| SOURCE INFORMATION |
====

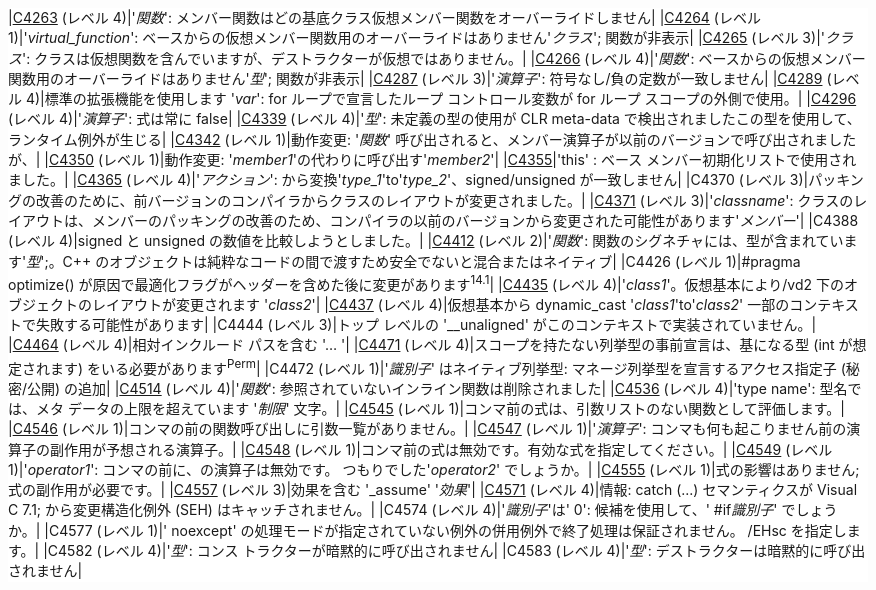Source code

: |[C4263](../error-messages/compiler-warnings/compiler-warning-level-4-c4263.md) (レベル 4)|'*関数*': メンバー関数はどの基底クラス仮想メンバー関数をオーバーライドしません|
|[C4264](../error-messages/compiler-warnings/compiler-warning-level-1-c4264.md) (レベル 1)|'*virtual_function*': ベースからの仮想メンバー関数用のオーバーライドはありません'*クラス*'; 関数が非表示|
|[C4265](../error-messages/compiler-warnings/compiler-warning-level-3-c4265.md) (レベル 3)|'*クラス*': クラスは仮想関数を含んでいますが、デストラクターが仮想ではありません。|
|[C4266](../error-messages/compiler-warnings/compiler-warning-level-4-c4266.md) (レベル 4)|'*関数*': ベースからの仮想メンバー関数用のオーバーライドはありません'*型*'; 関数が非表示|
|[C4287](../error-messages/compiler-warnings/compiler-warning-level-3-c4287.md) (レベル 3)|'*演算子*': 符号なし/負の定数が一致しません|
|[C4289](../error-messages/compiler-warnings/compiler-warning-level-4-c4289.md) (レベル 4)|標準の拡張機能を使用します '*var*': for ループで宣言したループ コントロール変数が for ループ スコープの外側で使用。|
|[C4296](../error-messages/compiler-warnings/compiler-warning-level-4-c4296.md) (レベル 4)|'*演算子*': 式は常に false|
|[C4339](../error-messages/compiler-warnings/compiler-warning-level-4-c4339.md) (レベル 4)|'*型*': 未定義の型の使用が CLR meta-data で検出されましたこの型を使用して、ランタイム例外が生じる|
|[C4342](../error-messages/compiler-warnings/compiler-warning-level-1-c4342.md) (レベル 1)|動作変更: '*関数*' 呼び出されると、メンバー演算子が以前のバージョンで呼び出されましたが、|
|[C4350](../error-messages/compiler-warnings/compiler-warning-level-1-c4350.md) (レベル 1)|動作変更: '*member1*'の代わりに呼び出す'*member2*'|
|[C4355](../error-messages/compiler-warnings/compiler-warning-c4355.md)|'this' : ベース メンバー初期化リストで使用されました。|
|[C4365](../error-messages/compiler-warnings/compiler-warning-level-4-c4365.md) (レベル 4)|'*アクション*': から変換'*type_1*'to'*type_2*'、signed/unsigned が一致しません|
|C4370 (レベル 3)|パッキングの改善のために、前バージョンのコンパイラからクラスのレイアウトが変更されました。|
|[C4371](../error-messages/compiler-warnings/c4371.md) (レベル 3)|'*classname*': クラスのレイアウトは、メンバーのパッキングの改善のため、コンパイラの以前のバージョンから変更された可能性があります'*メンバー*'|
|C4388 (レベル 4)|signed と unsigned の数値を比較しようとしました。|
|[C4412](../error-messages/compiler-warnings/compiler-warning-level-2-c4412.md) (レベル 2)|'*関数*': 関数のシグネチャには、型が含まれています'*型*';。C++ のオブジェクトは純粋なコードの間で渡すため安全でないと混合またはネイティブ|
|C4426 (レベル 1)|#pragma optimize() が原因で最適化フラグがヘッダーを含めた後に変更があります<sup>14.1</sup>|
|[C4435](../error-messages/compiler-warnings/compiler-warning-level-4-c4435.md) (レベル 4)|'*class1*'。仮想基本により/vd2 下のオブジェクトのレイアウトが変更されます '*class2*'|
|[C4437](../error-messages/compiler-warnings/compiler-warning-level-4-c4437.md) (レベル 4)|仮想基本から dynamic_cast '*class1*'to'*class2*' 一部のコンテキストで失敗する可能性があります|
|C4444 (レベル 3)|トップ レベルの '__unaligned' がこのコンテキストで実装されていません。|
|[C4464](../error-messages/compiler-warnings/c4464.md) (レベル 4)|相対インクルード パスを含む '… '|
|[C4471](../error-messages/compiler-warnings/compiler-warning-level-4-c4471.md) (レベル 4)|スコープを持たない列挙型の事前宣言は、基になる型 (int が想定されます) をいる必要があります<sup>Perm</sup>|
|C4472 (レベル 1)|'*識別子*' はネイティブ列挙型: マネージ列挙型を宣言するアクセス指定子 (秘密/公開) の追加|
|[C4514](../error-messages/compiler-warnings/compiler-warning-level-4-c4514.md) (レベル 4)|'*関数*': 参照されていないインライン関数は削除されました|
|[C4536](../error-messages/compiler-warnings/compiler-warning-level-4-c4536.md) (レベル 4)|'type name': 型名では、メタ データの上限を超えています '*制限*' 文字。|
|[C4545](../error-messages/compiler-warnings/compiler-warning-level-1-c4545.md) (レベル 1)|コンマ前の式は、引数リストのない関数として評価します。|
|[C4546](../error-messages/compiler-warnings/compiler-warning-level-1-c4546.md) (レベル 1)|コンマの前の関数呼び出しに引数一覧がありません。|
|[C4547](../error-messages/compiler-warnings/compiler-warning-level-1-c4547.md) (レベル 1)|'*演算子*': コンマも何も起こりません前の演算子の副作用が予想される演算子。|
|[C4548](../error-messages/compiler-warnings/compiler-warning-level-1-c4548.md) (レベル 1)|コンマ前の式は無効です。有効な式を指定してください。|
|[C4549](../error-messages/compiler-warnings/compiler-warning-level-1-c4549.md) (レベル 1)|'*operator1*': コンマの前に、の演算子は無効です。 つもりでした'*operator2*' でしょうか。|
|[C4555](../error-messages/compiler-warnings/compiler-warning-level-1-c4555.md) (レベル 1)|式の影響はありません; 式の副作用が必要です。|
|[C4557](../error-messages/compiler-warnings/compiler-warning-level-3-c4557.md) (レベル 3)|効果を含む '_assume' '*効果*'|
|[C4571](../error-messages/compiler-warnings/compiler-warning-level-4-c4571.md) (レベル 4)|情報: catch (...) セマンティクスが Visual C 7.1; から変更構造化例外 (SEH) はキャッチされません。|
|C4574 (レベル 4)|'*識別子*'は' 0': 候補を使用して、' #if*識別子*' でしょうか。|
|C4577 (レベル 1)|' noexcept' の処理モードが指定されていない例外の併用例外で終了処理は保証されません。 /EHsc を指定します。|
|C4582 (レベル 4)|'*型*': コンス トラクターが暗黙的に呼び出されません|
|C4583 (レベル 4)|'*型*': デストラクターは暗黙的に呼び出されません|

====

| DIRECTIONS FOR THIS TASK |
Transcribe nothing except the lines from the one with "パスを含む '… '|" through the end of the data above, each exactly as it appears.

| OUTPUT OF THE TASK |
|[C4464](../error-messages/compiler-warnings/c4464.md) (レベル 4)|相対インクルード パスを含む '… '|
|[C4471](../error-messages/compiler-warnings/compiler-warning-level-4-c4471.md) (レベル 4)|スコープを持たない列挙型の事前宣言は、基になる型 (int が想定されます) をいる必要があります<sup>Perm</sup>|
|C4472 (レベル 1)|'*識別子*' はネイティブ列挙型: マネージ列挙型を宣言するアクセス指定子 (秘密/公開) の追加|
|[C4514](../error-messages/compiler-warnings/compiler-warning-level-4-c4514.md) (レベル 4)|'*関数*': 参照されていないインライン関数は削除されました|
|[C4536](../error-messages/compiler-warnings/compiler-warning-level-4-c4536.md) (レベル 4)|'type name': 型名では、メタ データの上限を超えています '*制限*' 文字。|
|[C4545](../error-messages/compiler-warnings/compiler-warning-level-1-c4545.md) (レベル 1)|コンマ前の式は、引数リストのない関数として評価します。|
|[C4546](../error-messages/compiler-warnings/compiler-warning-level-1-c4546.md) (レベル 1)|コンマの前の関数呼び出しに引数一覧がありません。|
|[C4547](../error-messages/compiler-warnings/compiler-warning-level-1-c4547.md) (レベル 1)|'*演算子*': コンマも何も起こりません前の演算子の副作用が予想される演算子。|
|[C4548](../error-messages/compiler-warnings/compiler-warning-level-1-c4548.md) (レベル 1)|コンマ前の式は無効です。有効な式を指定してください。|
|[C4549](../error-messages/compiler-warnings/compiler-warning-level-1-c4549.md) (レベル 1)|'*operator1*': コンマの前に、の演算子は無効です。 つもりでした'*operator2*' でしょうか。|
|[C4555](../error-messages/compiler-warnings/compiler-warning-level-1-c4555.md) (レベル 1)|式の影響はありません; 式の副作用が必要です。|
|[C4557](../error-messages/compiler-warnings/compiler-warning-level-3-c4557.md) (レベル 3)|効果を含む '_assume' '*効果*'|
|[C4571](../error-messages/compiler-warnings/compiler-warning-level-4-c4571.md) (レベル 4)|情報: catch (...) セマンティクスが Visual C 7.1; から変更構造化例外 (SEH) はキャッチされません。|
|C4574 (レベル 4)|'*識別子*'は' 0': 候補を使用して、' #if*識別子*' でしょうか。|
|C4577 (レベル 1)|' noexcept' の処理モードが指定されていない例外の併用例外で終了処理は保証されません。 /EHsc を指定します。|
|C4582 (レベル 4)|'*型*': コンス トラクターが暗黙的に呼び出されません|
|C4583 (レベル 4)|'*型*': デストラクターは暗黙的に呼び出されません|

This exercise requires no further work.